I made about 50 lbs. of soap in the past few days, starting to build up inventory as I complete my transition into making my own soaps instead of hiring someone to do it for me.

I made 25 lbs. of my regular Amber-scented sheep's milk soap.  Then for a little variety, I made some unscented sheep's milk soap, and some pure castille soap.  All of my soaps are technically castille soap, since they are made with 100% olive oil, with sheep's milk and essential oils added.  But pure castille soap has only 3 ingredients:  olive oil, water, and lye.  All olive-oil based soaps are known to be exceptionally mild and gentle to the skin, although they don't make lots of lather.  Personally, I love how much softer and smoother my skin feels after using my sheep's milk soap.

Anyway, I was interested to see how the new varieties turned out.  I had suspected---but didn't know for sure---that without the dark-colored essential oils added, my sheep's milk soap would be an entirely different color.  And I was right.  The scented sheep's milk soap is a rich brown color, while the unscented version is a beautiful pale cream that is barely distinguishable from the one-shade-lighter pure castille.

Here's what they look like.  On the left is the amber-scented sheep's milk soap.  In the center is the unscented sheep's milk soap.  And on the right is the pure, unscented castille soap.


All these new soaps need at least a couple of weeks to cure, then they will be available for sale on my website and Etsy.

6 comments:

Heidi H said...

Very nice soaps, I think I would like to compare them to goatsmilk soap. I will keep an eye on etsy.

odiie said...

I love castille soap, too. I make it and use it for a shampoo bar. It doesn't dry my hair out. Goat's milk soap is probably a lot like sheep's milk? People tell me that they love the goat's milk soap that I make. How are you going to package them?

Nancy Chase said...

Thanks Heidi. If you want to try some of the amber scented sheeps milk soap, you can just email me (nchase@aol.com) and let me know how many you want. I have a few of those that are cured and ready. The others will take a few weeks to cure.

Nancy Chase said...

Odiie: Do you do anything different to the soap to make it a shampoo bar, or just use a regular bar of castille? I'm interested in trying that.

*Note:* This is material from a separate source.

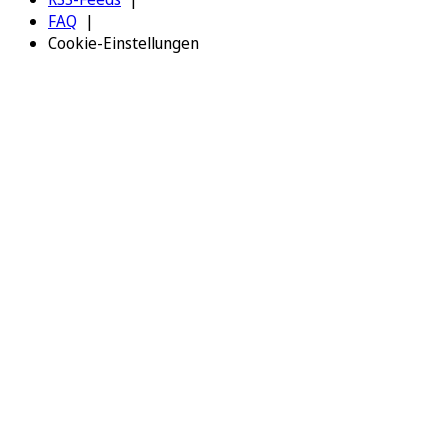
FAQ
Cookie-Einstellungen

I think sheep's milk soap is probably quite similar to goat's milk soap, although from what I've read it is supposedly even milder and healthier, because sheep's milk is higher in milk solids, butterfat, vitamins and minerals than goat's milk.

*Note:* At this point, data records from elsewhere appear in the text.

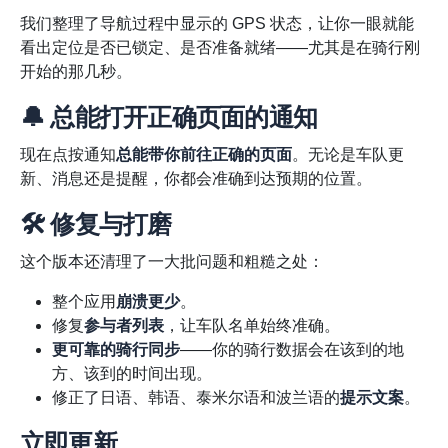
我们整理了导航过程中显示的 GPS 状态，让你一眼就能
看出定位是否已锁定、是否准备就绪——尤其是在骑行刚
开始的那几秒。
🔔 总能打开正确页面的通知
现在点按通知
总能带你前往正确的页面
。无论是车队更
新、消息还是提醒，你都会准确到达预期的位置。
🛠️ 修复与打磨
这个版本还清理了一大批问题和粗糙之处：
整个应用
崩溃更少
。
修复
参与者列表
，让车队名单始终准确。
更可靠的骑行同步
——你的骑行数据会在该到的地
方、该到的时间出现。
修正了日语、韩语、泰米尔语和波兰语的
提示文案
。
立即更新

Sheep don't give nearly as much milk as good dairy goats do though, so it's a bit more time consuming to collect the same amount!

Nancy Chase said...

Oops, I forgot to answer your other question, Odiie. For packaging, the soaps will have labels similar to these: http://2.bp.blogspot.com/_umzkIn5DCek/TAqqD6Q6njI/AAAAAAAACwI/5cUzAbB2SDU/s1600/Soap+with+labels.JPG

odiie said...

I like your packaging.
My castille is just 100% olive oil. Sometimes I grate it up and add a nettle, rosemary and sage tea, dissolve the soap and use it like regular shampoo.
Sheep's milk soap sounds richer and more nourishing than the goat's milk soaps. I never milked my Icelandics, though I knew you could. I've sold off my flock and just have Angora goats now.